早い夏鳥アオジ

2021.04.21

4月は、鳥たちの渡りの季節の真っただ中だ。
北海道では春の渡りは水鳥や草原性の鳥から始まり、森林性の鳥は概して渡来が遅い。例えば森の人気者であるオオルリやキビタキなどはゴールデンウィークの頃にならないと姿を見ることができない。
しかし、森の鳥としては早めの4月中旬頃までに渡って来るものもいる。ホオジロ科の小鳥・アオジだ。数の多い鳥だが、黄色と黄緑色に彩られ、よく見るとなかなか美しい。ゆっくりしたテンポで「チッチョッ、チュー、チリリ」とさえずる控えめの声にも好感が持てる。だが、数が多いせいか、観察者に顧みられることはあまりないのではないか。そう考えると少々気の毒に思えてくる。

何年か前、弟子屈のちょっとした森を歩いていた時のこと。歩き疲れた私は小さな渓流のほとりで切株に腰を下ろしてしばしの休憩を取った。清々しい空気の中、瑞々しい新緑が目に優しい。どこからともなくアオジの優しいさえずりが聞こえ、じつに心地よいひとときを過ごすことができた。

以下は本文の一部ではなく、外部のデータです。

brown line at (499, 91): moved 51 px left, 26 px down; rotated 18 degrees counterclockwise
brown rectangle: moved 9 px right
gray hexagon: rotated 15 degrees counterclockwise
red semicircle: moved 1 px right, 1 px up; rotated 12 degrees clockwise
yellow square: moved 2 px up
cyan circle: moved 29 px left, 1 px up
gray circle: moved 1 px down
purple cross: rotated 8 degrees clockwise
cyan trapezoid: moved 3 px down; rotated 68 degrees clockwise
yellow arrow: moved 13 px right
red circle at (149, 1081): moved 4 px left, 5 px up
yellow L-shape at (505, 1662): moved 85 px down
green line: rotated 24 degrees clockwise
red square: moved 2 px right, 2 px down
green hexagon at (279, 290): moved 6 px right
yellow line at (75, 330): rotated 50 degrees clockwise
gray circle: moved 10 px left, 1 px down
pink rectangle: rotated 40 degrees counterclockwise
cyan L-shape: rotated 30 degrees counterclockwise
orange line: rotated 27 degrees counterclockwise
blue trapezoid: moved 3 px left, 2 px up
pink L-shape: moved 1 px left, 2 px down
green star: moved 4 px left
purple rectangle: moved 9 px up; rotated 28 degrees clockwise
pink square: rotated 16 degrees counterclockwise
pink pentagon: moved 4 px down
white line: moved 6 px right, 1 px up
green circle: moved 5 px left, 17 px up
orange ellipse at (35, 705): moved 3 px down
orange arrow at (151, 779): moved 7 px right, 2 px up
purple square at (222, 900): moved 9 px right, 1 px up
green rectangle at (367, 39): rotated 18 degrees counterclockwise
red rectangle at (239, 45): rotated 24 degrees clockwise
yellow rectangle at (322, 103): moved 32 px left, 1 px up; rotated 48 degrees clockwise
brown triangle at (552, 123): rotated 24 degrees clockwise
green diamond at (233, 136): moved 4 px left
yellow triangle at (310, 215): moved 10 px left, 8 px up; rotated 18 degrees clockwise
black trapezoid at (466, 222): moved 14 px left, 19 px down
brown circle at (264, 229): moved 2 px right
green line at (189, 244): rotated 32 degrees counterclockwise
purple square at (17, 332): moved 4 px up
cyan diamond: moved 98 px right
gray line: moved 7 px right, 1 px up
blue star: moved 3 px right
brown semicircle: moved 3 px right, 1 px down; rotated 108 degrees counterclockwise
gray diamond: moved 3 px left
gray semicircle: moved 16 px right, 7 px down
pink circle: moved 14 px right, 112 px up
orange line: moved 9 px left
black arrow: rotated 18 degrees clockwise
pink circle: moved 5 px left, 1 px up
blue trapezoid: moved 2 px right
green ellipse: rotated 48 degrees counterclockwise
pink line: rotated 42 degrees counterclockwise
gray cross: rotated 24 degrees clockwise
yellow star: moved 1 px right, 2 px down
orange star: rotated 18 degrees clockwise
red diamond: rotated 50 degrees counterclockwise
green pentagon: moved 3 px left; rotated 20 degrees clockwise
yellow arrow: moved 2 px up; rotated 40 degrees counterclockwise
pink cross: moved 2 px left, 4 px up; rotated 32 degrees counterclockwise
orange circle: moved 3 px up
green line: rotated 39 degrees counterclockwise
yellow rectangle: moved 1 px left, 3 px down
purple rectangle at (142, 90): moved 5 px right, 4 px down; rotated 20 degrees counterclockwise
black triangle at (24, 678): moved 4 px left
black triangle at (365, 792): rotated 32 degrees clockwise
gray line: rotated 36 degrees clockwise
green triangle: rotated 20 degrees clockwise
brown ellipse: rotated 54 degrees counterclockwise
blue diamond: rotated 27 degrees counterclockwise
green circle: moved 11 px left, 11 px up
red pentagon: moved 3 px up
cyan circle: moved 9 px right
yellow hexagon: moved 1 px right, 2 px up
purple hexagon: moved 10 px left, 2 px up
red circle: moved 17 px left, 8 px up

しばらくして、ふと、樹上から1羽の雄のアオジが降りてきたことに気づいた。私がじっとしていると、アオジは渓流の端のささやかな水たまりに躊躇なく飛び込み、水浴びを始めた。水は、まだ雪解け水の名残でかなり冷たいはずだ。けれど、アオジは気持ちよさそうに頭から水に潜り込んだり翼を細かく振るわせたりして気持ちよさそうに浴びている。

その時、私が見た鳥はそのアオジだけ。しかし、なぜか私まで身も心も清められたような気分になり、すっかりリフレッシュさせてもらった。こんなささやかな鳥との出会いもいいものだと、心から思った。